NATO’dan Türk İHA’larına övgü: İyi bir örnek
Weel, yaptığı açıklamada, Ukrayna-Rusya savaşı başladığından bu yana siber saldırıların savaştaki rolü ve öneminin tartışıldığını söyledi.
AA’da yer verilen habere göre, Ukrayna-Rusya savaşında kullanılan bomba, uçak ve tank gibi araçların “geleneksel savaş” kategorisine girdiğini belirten Weel, aynı zamanda savaşın modern teknoloji ile de yürütüldüğünü aktardı.
David Van Weel, “Rusya, Ukrayna’ya savaş açtığında aynı anda siber uzayda askeri komuta yapılarına ve iletişim sistemlerine de saldırdı. Ukrayna halkı arasında dezenformasyon ve korku yaymak için hükümetin web sitelerini hacklediler.” dedi.
Dünya genelinde kullanılan ağdaki bir virüsün çok yönlü zarar verebildiğini kaydeden Weel, diğer devletlere yayılmasını sağlayan iletişim ağlarının da hacklendiğini kaydetti.
Weel, “Ukrayna- Rusya savaşında kullanılan siber teknoloji, gelecekte herhangi bir savaşın büyük ölçüde bir parçası olacaktır.” diye konuştu.
Ukrayna-Rusya savaşında yaşananlardan ders çıkarmaya çalışıldığını kaydeden Weel, savaştan alınan ilk derslerden birinin Ukrayna halkının dayanıklılığı olduğunu dile getirdi.
Weel, siber teknolojinin sadece hükümetin ilgilenmesi gereken bir şey olmadığını belirterek, “Saldırıya uğradığımızda, herkesin bir noktada saldırıya uğrayacağı dayanıklı ağlara sahip olduğumuzdan emin olmak hepimize bağlı.” ifadesini kullandı.
Siber saldırılara karşı herkesin hızlı bir şekilde toparlanabilmesi ve bu saldırılara karşı direncin artırılması gerektiğini kaydeden Weel, 2014’ten beri Ukrayna’ya bunun için destek verildiğini ve saldırıları püskürtmek için Ukrayna halkının büyük bir çaba ve direnç gösterdiğini vurguladı.
SİBER UZAYDA ÖZEL SEKTÖRÜN ÖNEMİ
Weel, Microsoft ve Amazon gibi şirketlerin, siber uzayda güvenliği sağlamada çok önemli bir rolü olduğuna işaret ederek, bu şirketlerin ve hükümetlerin tüm ağlarda neler olup bittiğine dair çok sayıda bilgiye sahip olduğuna işaret etti.
Microsoft’un, Ukrayna hükümetinin verilerinin bulutta (cloud) tutulmasında çok önemli bir rol oynadığına dikkati çeken Weel, “Fiziksel saldırılar yoluyla bunu engellemek hükümetlerin idaresini kaybetmesine neden olacaktır.” dedi.
Weel, siber uzayın her zaman tartışmaya açık bir konu olduğunu kaydederek, şunları söyledi:
“Siber uzayda gerçekten bir barış zamanı krizi ya da çatışma zamanı yoktur.
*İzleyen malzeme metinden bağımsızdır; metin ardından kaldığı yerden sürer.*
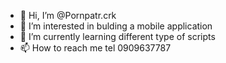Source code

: - 👋 Hi, I’m @Pornpatr.crk
- 👀 I’m interested in bulding a mobile application
- 🌱 I’m currently learning different type of scripts
- 📫 How to reach me tel 0909637787

<!---
Pornpatr/Pornpatr is a ✨ special ✨ repository because its `README.md` (this file) appears on your GitHub profile.
You can click the Preview link to take a look at your changes.
--->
Biz konuşurken siber saldırılar devam ediyor. Peki sürekli saldırı altında olduğumuz gerçeğine alışmak için kendimizi nasıl organize edeceğiz? Bir sonraki zirvede üzerine çalıştığımız sorulardan biri de bu.”
YENİLİKLER ARTIK ORDUDAN DEĞİL, SİVİL VE START-UP ŞİRKETLERDEN GELİYOR
Birkaç yıl öncesine kadar büyük icatların ordudan çıktığını söyleyen Weel, şimdi bu durumun tam tersine döndüğünü ifade etti.
Weel, konum belirlenmesinde yardımcı olan GPS ve günümüzde herkesin kullandığı internetin askeri amaçlar için geliştirildiğini ancak daha sonradan ticari ve sivil kullanıma açıldığını aktardı.
Genel Sekreter Yardımcısı Weel, “Gerçek yenilik sivil şirketlerden, start-up şirketleri ve akademiden çıkıyor. Eğer orduda şanslıysak teknolojiye geç adapte oluruz. Eğer şanssızsak, hiçbir şeyi benimseyemiyoruz.” diye konuştu.
Ukrayna’nın, beklenenlere dair çok iyi bir örnek olduğunu söyleyen Weel, Ukrayna-Rusya savaşında yapay zeka kullanıma ilişkin örnekler paylaştı.
Weel, “Yapay zekanın oynadığı rolü görüyoruz. Mesela Ukraynalıların sahada olup bitenleri daha iyi anlamalarına yardımcı olmak için Rus askerlerinin ele geçirilen tüm telefon görüşmelerini otomatik olarak çevirmekte ve böylece belirli terimleri veya kalıpları hızlı bir şekilde tarayabilmekte.” ifadesini kullandı.